Task description:
Reproduce the full text of every item below, character for character.

Source material:
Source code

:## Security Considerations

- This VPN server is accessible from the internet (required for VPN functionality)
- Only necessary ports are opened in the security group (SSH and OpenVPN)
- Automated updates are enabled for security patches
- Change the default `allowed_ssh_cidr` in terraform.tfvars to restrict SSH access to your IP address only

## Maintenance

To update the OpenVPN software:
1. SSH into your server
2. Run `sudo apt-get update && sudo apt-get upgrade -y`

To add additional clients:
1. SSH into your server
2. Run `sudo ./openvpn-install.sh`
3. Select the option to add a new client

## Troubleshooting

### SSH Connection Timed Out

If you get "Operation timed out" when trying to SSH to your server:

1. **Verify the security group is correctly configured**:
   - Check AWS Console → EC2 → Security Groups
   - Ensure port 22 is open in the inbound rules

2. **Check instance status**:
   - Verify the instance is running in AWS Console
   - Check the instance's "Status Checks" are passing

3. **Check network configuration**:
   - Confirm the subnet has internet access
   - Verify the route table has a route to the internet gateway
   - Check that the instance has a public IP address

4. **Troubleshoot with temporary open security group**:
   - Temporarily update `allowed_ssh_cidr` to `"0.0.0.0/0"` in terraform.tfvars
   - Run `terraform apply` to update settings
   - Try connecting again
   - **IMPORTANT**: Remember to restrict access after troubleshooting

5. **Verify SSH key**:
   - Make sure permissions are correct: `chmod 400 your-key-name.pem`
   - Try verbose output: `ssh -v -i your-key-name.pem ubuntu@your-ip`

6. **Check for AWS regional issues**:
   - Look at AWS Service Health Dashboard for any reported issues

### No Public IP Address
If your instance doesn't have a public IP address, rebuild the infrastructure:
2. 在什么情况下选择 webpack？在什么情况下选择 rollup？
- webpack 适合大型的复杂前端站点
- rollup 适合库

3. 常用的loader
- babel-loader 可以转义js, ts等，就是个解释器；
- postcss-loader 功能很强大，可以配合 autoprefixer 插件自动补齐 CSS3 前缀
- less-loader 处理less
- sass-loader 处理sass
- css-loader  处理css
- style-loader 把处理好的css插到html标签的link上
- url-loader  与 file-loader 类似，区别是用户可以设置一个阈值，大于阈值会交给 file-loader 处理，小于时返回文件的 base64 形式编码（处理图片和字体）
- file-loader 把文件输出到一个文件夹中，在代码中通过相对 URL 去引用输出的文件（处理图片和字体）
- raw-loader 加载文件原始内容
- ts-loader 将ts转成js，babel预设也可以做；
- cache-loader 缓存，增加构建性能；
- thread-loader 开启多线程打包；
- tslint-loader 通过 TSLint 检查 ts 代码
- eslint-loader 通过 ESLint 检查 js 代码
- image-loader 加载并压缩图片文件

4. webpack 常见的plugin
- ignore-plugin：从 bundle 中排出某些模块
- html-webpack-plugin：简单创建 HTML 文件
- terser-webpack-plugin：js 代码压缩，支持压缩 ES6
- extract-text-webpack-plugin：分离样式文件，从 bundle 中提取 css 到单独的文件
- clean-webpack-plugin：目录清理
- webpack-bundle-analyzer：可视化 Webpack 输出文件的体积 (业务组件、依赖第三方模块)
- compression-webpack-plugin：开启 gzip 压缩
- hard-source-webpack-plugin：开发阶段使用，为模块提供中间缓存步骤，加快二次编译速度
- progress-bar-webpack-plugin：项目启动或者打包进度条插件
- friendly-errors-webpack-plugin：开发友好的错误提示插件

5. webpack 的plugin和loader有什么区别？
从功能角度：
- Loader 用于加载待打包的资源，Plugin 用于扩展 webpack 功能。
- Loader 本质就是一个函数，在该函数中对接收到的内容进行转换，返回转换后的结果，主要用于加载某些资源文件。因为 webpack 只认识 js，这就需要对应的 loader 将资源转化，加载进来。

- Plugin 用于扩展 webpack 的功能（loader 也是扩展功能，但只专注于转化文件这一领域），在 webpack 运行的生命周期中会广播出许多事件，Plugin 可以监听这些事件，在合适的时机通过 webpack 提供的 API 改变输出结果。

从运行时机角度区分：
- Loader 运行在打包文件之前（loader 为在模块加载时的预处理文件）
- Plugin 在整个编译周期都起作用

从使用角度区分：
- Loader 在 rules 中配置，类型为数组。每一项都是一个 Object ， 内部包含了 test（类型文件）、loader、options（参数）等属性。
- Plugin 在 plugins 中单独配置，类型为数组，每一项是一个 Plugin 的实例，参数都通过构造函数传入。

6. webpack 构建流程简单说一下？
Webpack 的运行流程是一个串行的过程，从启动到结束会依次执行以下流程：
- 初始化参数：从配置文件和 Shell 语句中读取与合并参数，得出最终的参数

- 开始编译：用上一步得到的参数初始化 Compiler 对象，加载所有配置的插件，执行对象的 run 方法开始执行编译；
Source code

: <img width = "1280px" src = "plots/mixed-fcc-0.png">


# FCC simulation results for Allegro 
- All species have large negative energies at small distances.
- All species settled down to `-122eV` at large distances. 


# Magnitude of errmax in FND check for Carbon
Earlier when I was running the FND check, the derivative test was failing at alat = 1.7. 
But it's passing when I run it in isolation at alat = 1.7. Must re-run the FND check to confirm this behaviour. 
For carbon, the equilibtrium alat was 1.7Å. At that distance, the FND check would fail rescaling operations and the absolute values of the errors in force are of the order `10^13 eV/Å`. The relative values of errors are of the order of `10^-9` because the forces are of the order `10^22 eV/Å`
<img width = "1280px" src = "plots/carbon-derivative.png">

Task response:
Source code

:## Security Considerations

- This VPN server is accessible from the internet (required for VPN functionality)
- Only necessary ports are opened in the security group (SSH and OpenVPN)
- Automated updates are enabled for security patches
- Change the default `allowed_ssh_cidr` in terraform.tfvars to restrict SSH access to your IP address only

## Maintenance

To update the OpenVPN software:
1. SSH into your server
2. Run `sudo apt-get update && sudo apt-get upgrade -y`

To add additional clients:
1. SSH into your server
2. Run `sudo ./openvpn-install.sh`
3. Select the option to add a new client

## Troubleshooting

### SSH Connection Timed Out

If you get "Operation timed out" when trying to SSH to your server:

1. **Verify the security group is correctly configured**:
   - Check AWS Console → EC2 → Security Groups
   - Ensure port 22 is open in the inbound rules

2. **Check instance status**:
   - Verify the instance is running in AWS Console
   - Check the instance's "Status Checks" are passing

3. **Check network configuration**:
   - Confirm the subnet has internet access
   - Verify the route table has a route to the internet gateway
   - Check that the instance has a public IP address

4. **Troubleshoot with temporary open security group**:
   - Temporarily update `allowed_ssh_cidr` to `"0.0.0.0/0"` in terraform.tfvars
   - Run `terraform apply` to update settings
   - Try connecting again
   - **IMPORTANT**: Remember to restrict access after troubleshooting

5. **Verify SSH key**:
   - Make sure permissions are correct: `chmod 400 your-key-name.pem`
   - Try verbose output: `ssh -v -i your-key-name.pem ubuntu@your-ip`

6. **Check for AWS regional issues**:
   - Look at AWS Service Health Dashboard for any reported issues

### No Public IP Address
If your instance doesn't have a public IP address, rebuild the infrastructure:
2. 在什么情况下选择 webpack？在什么情况下选择 rollup？
- webpack 适合大型的复杂前端站点
- rollup 适合库

3. 常用的loader
- babel-loader 可以转义js, ts等，就是个解释器；
- postcss-loader 功能很强大，可以配合 autoprefixer 插件自动补齐 CSS3 前缀
- less-loader 处理less
- sass-loader 处理sass
- css-loader  处理css
- style-loader 把处理好的css插到html标签的link上
- url-loader  与 file-loader 类似，区别是用户可以设置一个阈值，大于阈值会交给 file-loader 处理，小于时返回文件的 base64 形式编码（处理图片和字体）
- file-loader 把文件输出到一个文件夹中，在代码中通过相对 URL 去引用输出的文件（处理图片和字体）
- raw-loader 加载文件原始内容
- ts-loader 将ts转成js，babel预设也可以做；
- cache-loader 缓存，增加构建性能；
- thread-loader 开启多线程打包；
- tslint-loader 通过 TSLint 检查 ts 代码
- eslint-loader 通过 ESLint 检查 js 代码
- image-loader 加载并压缩图片文件

4. webpack 常见的plugin
- ignore-plugin：从 bundle 中排出某些模块
- html-webpack-plugin：简单创建 HTML 文件
- terser-webpack-plugin：js 代码压缩，支持压缩 ES6
- extract-text-webpack-plugin：分离样式文件，从 bundle 中提取 css 到单独的文件
- clean-webpack-plugin：目录清理
- webpack-bundle-analyzer：可视化 Webpack 输出文件的体积 (业务组件、依赖第三方模块)
- compression-webpack-plugin：开启 gzip 压缩
- hard-source-webpack-plugin：开发阶段使用，为模块提供中间缓存步骤，加快二次编译速度
- progress-bar-webpack-plugin：项目启动或者打包进度条插件
- friendly-errors-webpack-plugin：开发友好的错误提示插件

5. webpack 的plugin和loader有什么区别？
从功能角度：
- Loader 用于加载待打包的资源，Plugin 用于扩展 webpack 功能。
- Loader 本质就是一个函数，在该函数中对接收到的内容进行转换，返回转换后的结果，主要用于加载某些资源文件。因为 webpack 只认识 js，这就需要对应的 loader 将资源转化，加载进来。

- Plugin 用于扩展 webpack 的功能（loader 也是扩展功能，但只专注于转化文件这一领域），在 webpack 运行的生命周期中会广播出许多事件，Plugin 可以监听这些事件，在合适的时机通过 webpack 提供的 API 改变输出结果。

从运行时机角度区分：
- Loader 运行在打包文件之前（loader 为在模块加载时的预处理文件）
- Plugin 在整个编译周期都起作用

从使用角度区分：
- Loader 在 rules 中配置，类型为数组。每一项都是一个 Object ， 内部包含了 test（类型文件）、loader、options（参数）等属性。
- Plugin 在 plugins 中单独配置，类型为数组，每一项是一个 Plugin 的实例，参数都通过构造函数传入。

6. webpack 构建流程简单说一下？
Webpack 的运行流程是一个串行的过程，从启动到结束会依次执行以下流程：
- 初始化参数：从配置文件和 Shell 语句中读取与合并参数，得出最终的参数

- 开始编译：用上一步得到的参数初始化 Compiler 对象，加载所有配置的插件，执行对象的 run 方法开始执行编译；
Source code

: <img width = "1280px" src = "plots/mixed-fcc-0.png">


# FCC simulation results for Allegro 
- All species have large negative energies at small distances.
- All species settled down to `-122eV` at large distances. 


# Magnitude of errmax in FND check for Carbon
Earlier when I was running the FND check, the derivative test was failing at alat = 1.7. 
But it's passing when I run it in isolation at alat = 1.7. Must re-run the FND check to confirm this behaviour. 
For carbon, the equilibtrium alat was 1.7Å. At that distance, the FND check would fail rescaling operations and the absolute values of the errors in force are of the order `10^13 eV/Å`. The relative values of errors are of the order of `10^-9` because the forces are of the order `10^22 eV/Å`
<img width = "1280px" src = "plots/carbon-derivative.png">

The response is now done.